== Data for this exercise ==

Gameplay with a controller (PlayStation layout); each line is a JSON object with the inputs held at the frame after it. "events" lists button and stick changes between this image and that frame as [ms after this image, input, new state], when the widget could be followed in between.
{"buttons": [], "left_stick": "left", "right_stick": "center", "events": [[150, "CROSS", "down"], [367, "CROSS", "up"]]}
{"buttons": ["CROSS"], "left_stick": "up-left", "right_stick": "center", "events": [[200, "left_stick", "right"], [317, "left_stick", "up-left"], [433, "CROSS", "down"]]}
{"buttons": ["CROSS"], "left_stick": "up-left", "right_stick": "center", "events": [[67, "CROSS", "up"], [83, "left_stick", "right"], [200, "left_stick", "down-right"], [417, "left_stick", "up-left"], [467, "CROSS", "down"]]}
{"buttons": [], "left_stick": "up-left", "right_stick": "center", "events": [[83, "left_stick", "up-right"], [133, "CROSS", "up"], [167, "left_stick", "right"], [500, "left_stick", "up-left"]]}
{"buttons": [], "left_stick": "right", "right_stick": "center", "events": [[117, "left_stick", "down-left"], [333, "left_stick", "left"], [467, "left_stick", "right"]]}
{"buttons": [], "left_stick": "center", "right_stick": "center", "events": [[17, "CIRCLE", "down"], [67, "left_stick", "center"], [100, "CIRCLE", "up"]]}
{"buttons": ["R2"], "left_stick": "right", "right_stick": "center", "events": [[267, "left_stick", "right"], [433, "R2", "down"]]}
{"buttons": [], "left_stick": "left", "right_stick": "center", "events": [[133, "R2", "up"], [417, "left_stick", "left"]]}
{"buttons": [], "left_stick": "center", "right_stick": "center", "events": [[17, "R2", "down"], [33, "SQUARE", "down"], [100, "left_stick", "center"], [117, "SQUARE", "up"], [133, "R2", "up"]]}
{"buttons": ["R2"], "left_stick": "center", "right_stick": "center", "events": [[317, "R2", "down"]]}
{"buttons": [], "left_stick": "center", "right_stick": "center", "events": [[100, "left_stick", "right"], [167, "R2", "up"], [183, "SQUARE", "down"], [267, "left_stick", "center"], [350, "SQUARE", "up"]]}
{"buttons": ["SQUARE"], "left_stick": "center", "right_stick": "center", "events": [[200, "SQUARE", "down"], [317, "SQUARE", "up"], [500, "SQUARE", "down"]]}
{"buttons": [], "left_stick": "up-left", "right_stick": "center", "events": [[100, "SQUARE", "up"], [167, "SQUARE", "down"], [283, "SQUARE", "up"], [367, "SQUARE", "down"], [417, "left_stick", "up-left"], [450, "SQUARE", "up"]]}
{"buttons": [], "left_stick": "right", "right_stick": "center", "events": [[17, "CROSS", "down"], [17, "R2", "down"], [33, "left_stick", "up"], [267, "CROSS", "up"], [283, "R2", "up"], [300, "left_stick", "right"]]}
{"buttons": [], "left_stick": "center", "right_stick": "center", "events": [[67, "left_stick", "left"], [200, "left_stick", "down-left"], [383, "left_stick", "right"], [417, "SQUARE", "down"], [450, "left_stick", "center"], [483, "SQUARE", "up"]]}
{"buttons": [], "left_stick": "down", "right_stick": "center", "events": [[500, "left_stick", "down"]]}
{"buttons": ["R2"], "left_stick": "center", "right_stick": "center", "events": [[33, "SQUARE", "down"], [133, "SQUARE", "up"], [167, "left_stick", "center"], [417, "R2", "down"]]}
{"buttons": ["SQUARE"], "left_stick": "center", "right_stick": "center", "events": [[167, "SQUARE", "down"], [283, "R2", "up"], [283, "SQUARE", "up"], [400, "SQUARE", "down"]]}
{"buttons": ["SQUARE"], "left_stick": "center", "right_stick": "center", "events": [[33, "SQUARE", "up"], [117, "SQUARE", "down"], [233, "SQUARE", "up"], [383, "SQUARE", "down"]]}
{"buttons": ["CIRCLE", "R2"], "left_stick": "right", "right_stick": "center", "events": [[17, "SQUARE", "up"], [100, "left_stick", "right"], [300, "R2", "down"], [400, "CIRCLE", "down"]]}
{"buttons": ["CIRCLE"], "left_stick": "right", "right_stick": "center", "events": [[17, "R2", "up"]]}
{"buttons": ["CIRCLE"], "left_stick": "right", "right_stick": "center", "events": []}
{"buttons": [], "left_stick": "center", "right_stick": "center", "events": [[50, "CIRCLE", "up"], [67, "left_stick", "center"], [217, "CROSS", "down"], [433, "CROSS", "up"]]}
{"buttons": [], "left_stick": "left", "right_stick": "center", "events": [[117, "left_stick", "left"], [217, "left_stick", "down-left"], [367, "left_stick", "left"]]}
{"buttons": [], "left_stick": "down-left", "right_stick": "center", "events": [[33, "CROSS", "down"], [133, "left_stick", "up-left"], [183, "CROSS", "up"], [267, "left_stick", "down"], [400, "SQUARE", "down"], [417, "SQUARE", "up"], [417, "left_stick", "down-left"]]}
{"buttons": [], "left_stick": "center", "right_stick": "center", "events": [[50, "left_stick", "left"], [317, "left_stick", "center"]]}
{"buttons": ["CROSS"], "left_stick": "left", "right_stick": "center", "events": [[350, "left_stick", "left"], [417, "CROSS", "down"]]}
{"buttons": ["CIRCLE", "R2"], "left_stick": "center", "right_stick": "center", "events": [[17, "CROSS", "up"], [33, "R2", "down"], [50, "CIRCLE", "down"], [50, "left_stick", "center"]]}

== Task ==
Transcribe the whole listing above exactly, leaving nothing out.

== Written solution ==
Gameplay with a controller (PlayStation layout); each line is a JSON object with the inputs held at the frame after it. "events" lists button and stick changes between this image and that frame as [ms after this image, input, new state], when the widget could be followed in between.
{"buttons": [], "left_stick": "left", "right_stick": "center", "events": [[150, "CROSS", "down"], [367, "CROSS", "up"]]}
{"buttons": ["CROSS"], "left_stick": "up-left", "right_stick": "center", "events": [[200, "left_stick", "right"], [317, "left_stick", "up-left"], [433, "CROSS", "down"]]}
{"buttons": ["CROSS"], "left_stick": "up-left", "right_stick": "center", "events": [[67, "CROSS", "up"], [83, "left_stick", "right"], [200, "left_stick", "down-right"], [417, "left_stick", "up-left"], [467, "CROSS", "down"]]}
{"buttons": [], "left_stick": "up-left", "right_stick": "center", "events": [[83, "left_stick", "up-right"], [133, "CROSS", "up"], [167, "left_stick", "right"], [500, "left_stick", "up-left"]]}
{"buttons": [], "left_stick": "right", "right_stick": "center", "events": [[117, "left_stick", "down-left"], [333, "left_stick", "left"], [467, "left_stick", "right"]]}
{"buttons": [], "left_stick": "center", "right_stick": "center", "events": [[17, "CIRCLE", "down"], [67, "left_stick", "center"], [100, "CIRCLE", "up"]]}
{"buttons": ["R2"], "left_stick": "right", "right_stick": "center", "events": [[267, "left_stick", "right"], [433, "R2", "down"]]}
{"buttons": [], "left_stick": "left", "right_stick": "center", "events": [[133, "R2", "up"], [417, "left_stick", "left"]]}
{"buttons": [], "left_stick": "center", "right_stick": "center", "events": [[17, "R2", "down"], [33, "SQUARE", "down"], [100, "left_stick", "center"], [117, "SQUARE", "up"], [133, "R2", "up"]]}
{"buttons": ["R2"], "left_stick": "center", "right_stick": "center", "events": [[317, "R2", "down"]]}
{"buttons": [], "left_stick": "center", "right_stick": "center", "events": [[100, "left_stick", "right"], [167, "R2", "up"], [183, "SQUARE", "down"], [267, "left_stick", "center"], [350, "SQUARE", "up"]]}
{"buttons": ["SQUARE"], "left_stick": "center", "right_stick": "center", "events": [[200, "SQUARE", "down"], [317, "SQUARE", "up"], [500, "SQUARE", "down"]]}
{"buttons": [], "left_stick": "up-left", "right_stick": "center", "events": [[100, "SQUARE", "up"], [167, "SQUARE", "down"], [283, "SQUARE", "up"], [367, "SQUARE", "down"], [417, "left_stick", "up-left"], [450, "SQUARE", "up"]]}
{"buttons": [], "left_stick": "right", "right_stick": "center", "events": [[17, "CROSS", "down"], [17, "R2", "down"], [33, "left_stick", "up"], [267, "CROSS", "up"], [283, "R2", "up"], [300, "left_stick", "right"]]}
{"buttons": [], "left_stick": "center", "right_stick": "center", "events": [[67, "left_stick", "left"], [200, "left_stick", "down-left"], [383, "left_stick", "right"], [417, "SQUARE", "down"], [450, "left_stick", "center"], [483, "SQUARE", "up"]]}
{"buttons": [], "left_stick": "down", "right_stick": "center", "events": [[500, "left_stick", "down"]]}
{"buttons": ["R2"], "left_stick": "center", "right_stick": "center", "events": [[33, "SQUARE", "down"], [133, "SQUARE", "up"], [167, "left_stick", "center"], [417, "R2", "down"]]}
{"buttons": ["SQUARE"], "left_stick": "center", "right_stick": "center", "events": [[167, "SQUARE", "down"], [283, "R2", "up"], [283, "SQUARE", "up"], [400, "SQUARE", "down"]]}
{"buttons": ["SQUARE"], "left_stick": "center", "right_stick": "center", "events": [[33, "SQUARE", "up"], [117, "SQUARE", "down"], [233, "SQUARE", "up"], [383, "SQUARE", "down"]]}
{"buttons": ["CIRCLE", "R2"], "left_stick": "right", "right_stick": "center", "events": [[17, "SQUARE", "up"], [100, "left_stick", "right"], [300, "R2", "down"], [400, "CIRCLE", "down"]]}
{"buttons": ["CIRCLE"], "left_stick": "right", "right_stick": "center", "events": [[17, "R2", "up"]]}
{"buttons": ["CIRCLE"], "left_stick": "right", "right_stick": "center", "events": []}
{"buttons": [], "left_stick": "center", "right_stick": "center", "events": [[50, "CIRCLE", "up"], [67, "left_stick", "center"], [217, "CROSS", "down"], [433, "CROSS", "up"]]}
{"buttons": [], "left_stick": "left", "right_stick": "center", "events": [[117, "left_stick", "left"], [217, "left_stick", "down-left"], [367, "left_stick", "left"]]}
{"buttons": [], "left_stick": "down-left", "right_stick": "center", "events": [[33, "CROSS", "down"], [133, "left_stick", "up-left"], [183, "CROSS", "up"], [267, "left_stick", "down"], [400, "SQUARE", "down"], [417, "SQUARE", "up"], [417, "left_stick", "down-left"]]}
{"buttons": [], "left_stick": "center", "right_stick": "center", "events": [[50, "left_stick", "left"], [317, "left_stick", "center"]]}
{"buttons": ["CROSS"], "left_stick": "left", "right_stick": "center", "events": [[350, "left_stick", "left"], [417, "CROSS", "down"]]}
{"buttons": ["CIRCLE", "R2"], "left_stick": "center", "right_stick": "center", "events": [[17, "CROSS", "up"], [33, "R2", "down"], [50, "CIRCLE", "down"], [50, "left_stick", "center"]]}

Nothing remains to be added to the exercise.